# WORK REQUEST
Every record that follows should be written out again without any change.

# RECORDS SHOWN
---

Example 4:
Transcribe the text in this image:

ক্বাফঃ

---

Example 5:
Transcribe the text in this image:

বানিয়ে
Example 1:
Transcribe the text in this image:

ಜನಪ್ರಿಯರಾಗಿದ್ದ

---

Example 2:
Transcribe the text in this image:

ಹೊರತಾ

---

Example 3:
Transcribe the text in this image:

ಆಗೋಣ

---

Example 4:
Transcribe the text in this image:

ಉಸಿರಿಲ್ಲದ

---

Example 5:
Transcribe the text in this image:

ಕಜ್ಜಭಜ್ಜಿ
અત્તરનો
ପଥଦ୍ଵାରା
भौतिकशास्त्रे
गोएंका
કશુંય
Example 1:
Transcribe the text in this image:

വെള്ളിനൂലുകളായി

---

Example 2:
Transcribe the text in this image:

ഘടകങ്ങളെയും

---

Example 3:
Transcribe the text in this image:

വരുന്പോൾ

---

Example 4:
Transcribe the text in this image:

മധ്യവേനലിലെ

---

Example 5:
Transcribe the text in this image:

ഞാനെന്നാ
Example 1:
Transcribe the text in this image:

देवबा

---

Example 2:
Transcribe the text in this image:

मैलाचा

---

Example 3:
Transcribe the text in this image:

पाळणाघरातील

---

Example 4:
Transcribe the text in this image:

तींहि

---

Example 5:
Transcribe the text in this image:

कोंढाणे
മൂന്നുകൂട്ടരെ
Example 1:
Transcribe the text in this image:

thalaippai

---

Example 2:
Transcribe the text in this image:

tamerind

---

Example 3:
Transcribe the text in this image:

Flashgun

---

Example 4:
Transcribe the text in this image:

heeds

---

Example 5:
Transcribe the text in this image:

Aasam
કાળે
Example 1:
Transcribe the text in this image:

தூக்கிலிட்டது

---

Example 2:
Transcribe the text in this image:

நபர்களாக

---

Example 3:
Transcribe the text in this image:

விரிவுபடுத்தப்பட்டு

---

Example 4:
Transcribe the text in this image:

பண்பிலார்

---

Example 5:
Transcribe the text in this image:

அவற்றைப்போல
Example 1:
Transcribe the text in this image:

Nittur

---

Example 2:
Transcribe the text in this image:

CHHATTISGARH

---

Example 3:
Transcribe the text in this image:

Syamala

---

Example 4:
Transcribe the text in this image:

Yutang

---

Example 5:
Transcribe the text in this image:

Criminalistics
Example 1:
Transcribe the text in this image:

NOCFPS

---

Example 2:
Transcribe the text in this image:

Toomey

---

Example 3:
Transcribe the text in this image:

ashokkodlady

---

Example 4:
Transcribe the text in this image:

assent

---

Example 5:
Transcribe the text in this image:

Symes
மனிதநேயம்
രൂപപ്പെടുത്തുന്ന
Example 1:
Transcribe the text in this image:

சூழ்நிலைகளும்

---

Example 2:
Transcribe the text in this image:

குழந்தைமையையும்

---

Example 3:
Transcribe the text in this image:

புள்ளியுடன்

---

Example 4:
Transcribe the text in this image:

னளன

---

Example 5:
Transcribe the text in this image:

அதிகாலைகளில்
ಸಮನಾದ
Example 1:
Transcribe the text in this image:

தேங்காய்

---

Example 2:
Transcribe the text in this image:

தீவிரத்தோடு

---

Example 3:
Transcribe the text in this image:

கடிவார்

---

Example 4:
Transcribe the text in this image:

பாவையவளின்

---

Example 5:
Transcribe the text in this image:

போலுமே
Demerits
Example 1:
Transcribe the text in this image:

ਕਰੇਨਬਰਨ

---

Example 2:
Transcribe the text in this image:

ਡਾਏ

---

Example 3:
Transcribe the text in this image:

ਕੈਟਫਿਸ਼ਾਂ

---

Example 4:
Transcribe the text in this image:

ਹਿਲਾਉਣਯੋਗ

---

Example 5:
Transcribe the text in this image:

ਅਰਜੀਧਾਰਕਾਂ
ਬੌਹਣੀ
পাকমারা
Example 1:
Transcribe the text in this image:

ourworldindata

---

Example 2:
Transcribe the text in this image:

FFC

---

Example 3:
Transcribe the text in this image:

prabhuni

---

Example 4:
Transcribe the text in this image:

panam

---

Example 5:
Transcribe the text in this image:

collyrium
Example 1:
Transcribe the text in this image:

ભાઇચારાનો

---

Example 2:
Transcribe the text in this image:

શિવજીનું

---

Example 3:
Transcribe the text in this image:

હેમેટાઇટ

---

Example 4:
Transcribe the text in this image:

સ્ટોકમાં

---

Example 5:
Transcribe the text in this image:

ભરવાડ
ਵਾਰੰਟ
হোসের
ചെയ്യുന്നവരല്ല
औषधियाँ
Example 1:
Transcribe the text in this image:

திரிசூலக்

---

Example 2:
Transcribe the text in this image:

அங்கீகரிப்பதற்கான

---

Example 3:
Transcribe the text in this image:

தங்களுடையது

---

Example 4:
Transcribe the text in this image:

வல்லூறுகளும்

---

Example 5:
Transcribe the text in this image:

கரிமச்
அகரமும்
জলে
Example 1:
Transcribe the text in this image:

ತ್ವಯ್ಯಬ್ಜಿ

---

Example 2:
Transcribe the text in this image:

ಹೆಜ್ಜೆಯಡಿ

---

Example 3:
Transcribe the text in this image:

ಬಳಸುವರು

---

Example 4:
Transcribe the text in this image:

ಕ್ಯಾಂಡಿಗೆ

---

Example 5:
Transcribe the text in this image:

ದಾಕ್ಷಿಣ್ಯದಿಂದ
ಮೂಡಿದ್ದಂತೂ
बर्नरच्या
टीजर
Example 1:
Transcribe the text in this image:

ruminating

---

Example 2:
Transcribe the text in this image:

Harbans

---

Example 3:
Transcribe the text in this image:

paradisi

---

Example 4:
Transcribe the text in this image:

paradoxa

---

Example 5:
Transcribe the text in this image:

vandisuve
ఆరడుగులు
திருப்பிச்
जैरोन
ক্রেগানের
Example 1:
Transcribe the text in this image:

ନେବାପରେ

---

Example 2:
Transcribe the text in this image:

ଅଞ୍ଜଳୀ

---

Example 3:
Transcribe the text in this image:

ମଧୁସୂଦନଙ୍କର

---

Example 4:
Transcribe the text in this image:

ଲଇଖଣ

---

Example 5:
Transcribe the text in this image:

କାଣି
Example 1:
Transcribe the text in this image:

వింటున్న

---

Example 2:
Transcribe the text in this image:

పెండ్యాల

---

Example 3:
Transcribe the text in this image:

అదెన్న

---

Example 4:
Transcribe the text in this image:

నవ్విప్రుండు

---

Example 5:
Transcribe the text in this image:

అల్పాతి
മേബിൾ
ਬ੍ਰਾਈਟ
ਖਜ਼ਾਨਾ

# SOLUTION FOR THIS TASK
---

Example 4:
Transcribe the text in this image:

ক্বাফঃ

---

Example 5:
Transcribe the text in this image:

বানিয়ে
Example 1:
Transcribe the text in this image:

ಜನಪ್ರಿಯರಾಗಿದ್ದ

---

Example 2:
Transcribe the text in this image:

ಹೊರತಾ

---

Example 3:
Transcribe the text in this image:

ಆಗೋಣ

---

Example 4:
Transcribe the text in this image:

ಉಸಿರಿಲ್ಲದ

---

Example 5:
Transcribe the text in this image:

ಕಜ್ಜಭಜ್ಜಿ
અત્તરનો
ପଥଦ୍ଵାରା
भौतिकशास्त्रे
गोएंका
કશુંય
Example 1:
Transcribe the text in this image:

വെള്ളിനൂലുകളായി

---

Example 2:
Transcribe the text in this image:

ഘടകങ്ങളെയും

---

Example 3:
Transcribe the text in this image:

വരുന്പോൾ

---

Example 4:
Transcribe the text in this image:

മധ്യവേനലിലെ

---

Example 5:
Transcribe the text in this image:

ഞാനെന്നാ
Example 1:
Transcribe the text in this image:

देवबा

---

Example 2:
Transcribe the text in this image:

मैलाचा

---

Example 3:
Transcribe the text in this image:

पाळणाघरातील

---

Example 4:
Transcribe the text in this image:

तींहि

---

Example 5:
Transcribe the text in this image:

कोंढाणे
മൂന്നുകൂട്ടരെ
Example 1:
Transcribe the text in this image:

thalaippai

---

Example 2:
Transcribe the text in this image:

tamerind

---

Example 3:
Transcribe the text in this image:

Flashgun

---

Example 4:
Transcribe the text in this image:

heeds

---

Example 5:
Transcribe the text in this image:

Aasam
કાળે
Example 1:
Transcribe the text in this image:

தூக்கிலிட்டது

---

Example 2:
Transcribe the text in this image:

நபர்களாக

---

Example 3:
Transcribe the text in this image:

விரிவுபடுத்தப்பட்டு

---

Example 4:
Transcribe the text in this image:

பண்பிலார்

---

Example 5:
Transcribe the text in this image:

அவற்றைப்போல
Example 1:
Transcribe the text in this image:

Nittur

---

Example 2:
Transcribe the text in this image:

CHHATTISGARH

---

Example 3:
Transcribe the text in this image:

Syamala

---

Example 4:
Transcribe the text in this image:

Yutang

---

Example 5:
Transcribe the text in this image:

Criminalistics
Example 1:
Transcribe the text in this image:

NOCFPS

---

Example 2:
Transcribe the text in this image:

Toomey

---

Example 3:
Transcribe the text in this image:

ashokkodlady

---

Example 4:
Transcribe the text in this image:

assent

---

Example 5:
Transcribe the text in this image:

Symes
மனிதநேயம்
രൂപപ്പെടുത്തുന്ന
Example 1:
Transcribe the text in this image:

சூழ்நிலைகளும்

---

Example 2:
Transcribe the text in this image:

குழந்தைமையையும்

---

Example 3:
Transcribe the text in this image:

புள்ளியுடன்

---

Example 4:
Transcribe the text in this image:

னளன

---

Example 5:
Transcribe the text in this image:

அதிகாலைகளில்
ಸಮನಾದ
Example 1:
Transcribe the text in this image:

தேங்காய்

---

Example 2:
Transcribe the text in this image:

தீவிரத்தோடு

---

Example 3:
Transcribe the text in this image:

கடிவார்

---

Example 4:
Transcribe the text in this image:

பாவையவளின்

---

Example 5:
Transcribe the text in this image:

போலுமே
Demerits
Example 1:
Transcribe the text in this image:

ਕਰੇਨਬਰਨ

---

Example 2:
Transcribe the text in this image:

ਡਾਏ

---

Example 3:
Transcribe the text in this image:

ਕੈਟਫਿਸ਼ਾਂ

---

Example 4:
Transcribe the text in this image:

ਹਿਲਾਉਣਯੋਗ

---

Example 5:
Transcribe the text in this image:

ਅਰਜੀਧਾਰਕਾਂ
ਬੌਹਣੀ
পাকমারা
Example 1:
Transcribe the text in this image:

ourworldindata

---

Example 2:
Transcribe the text in this image:

FFC

---

Example 3:
Transcribe the text in this image:

prabhuni

---

Example 4:
Transcribe the text in this image:

panam

---

Example 5:
Transcribe the text in this image:

collyrium
Example 1:
Transcribe the text in this image:

ભાઇચારાનો

---

Example 2:
Transcribe the text in this image:

શિવજીનું

---

Example 3:
Transcribe the text in this image:

હેમેટાઇટ

---

Example 4:
Transcribe the text in this image:

સ્ટોકમાં

---

Example 5:
Transcribe the text in this image:

ભરવાડ
ਵਾਰੰਟ
হোসের
ചെയ്യുന്നവരല്ല
औषधियाँ
Example 1:
Transcribe the text in this image:

திரிசூலக்

---

Example 2:
Transcribe the text in this image:

அங்கீகரிப்பதற்கான

---

Example 3:
Transcribe the text in this image:

தங்களுடையது

---

Example 4:
Transcribe the text in this image:

வல்லூறுகளும்

---

Example 5:
Transcribe the text in this image:

கரிமச்
அகரமும்
জলে
Example 1:
Transcribe the text in this image:

ತ್ವಯ್ಯಬ್ಜಿ

---

Example 2:
Transcribe the text in this image:

ಹೆಜ್ಜೆಯಡಿ

---

Example 3:
Transcribe the text in this image:

ಬಳಸುವರು

---

Example 4:
Transcribe the text in this image:

ಕ್ಯಾಂಡಿಗೆ

---

Example 5:
Transcribe the text in this image:

ದಾಕ್ಷಿಣ್ಯದಿಂದ
ಮೂಡಿದ್ದಂತೂ
बर्नरच्या
टीजर
Example 1:
Transcribe the text in this image:

ruminating

---

Example 2:
Transcribe the text in this image:

Harbans

---

Example 3:
Transcribe the text in this image:

paradisi

---

Example 4:
Transcribe the text in this image:

paradoxa

---

Example 5:
Transcribe the text in this image:

vandisuve
ఆరడుగులు
திருப்பிச்
जैरोन
ক্রেগানের
Example 1:
Transcribe the text in this image:

ନେବାପରେ

---

Example 2:
Transcribe the text in this image:

ଅଞ୍ଜଳୀ

---

Example 3:
Transcribe the text in this image:

ମଧୁସୂଦନଙ୍କର

---

Example 4:
Transcribe the text in this image:

ଲଇଖଣ

---

Example 5:
Transcribe the text in this image:

କାଣି
Example 1:
Transcribe the text in this image:

వింటున్న

---

Example 2:
Transcribe the text in this image:

పెండ్యాల

---

Example 3:
Transcribe the text in this image:

అదెన్న

---

Example 4:
Transcribe the text in this image:

నవ్విప్రుండు

---

Example 5:
Transcribe the text in this image:

అల్పాతి
മേബിൾ
ਬ੍ਰਾਈਟ
ਖਜ਼ਾਨਾ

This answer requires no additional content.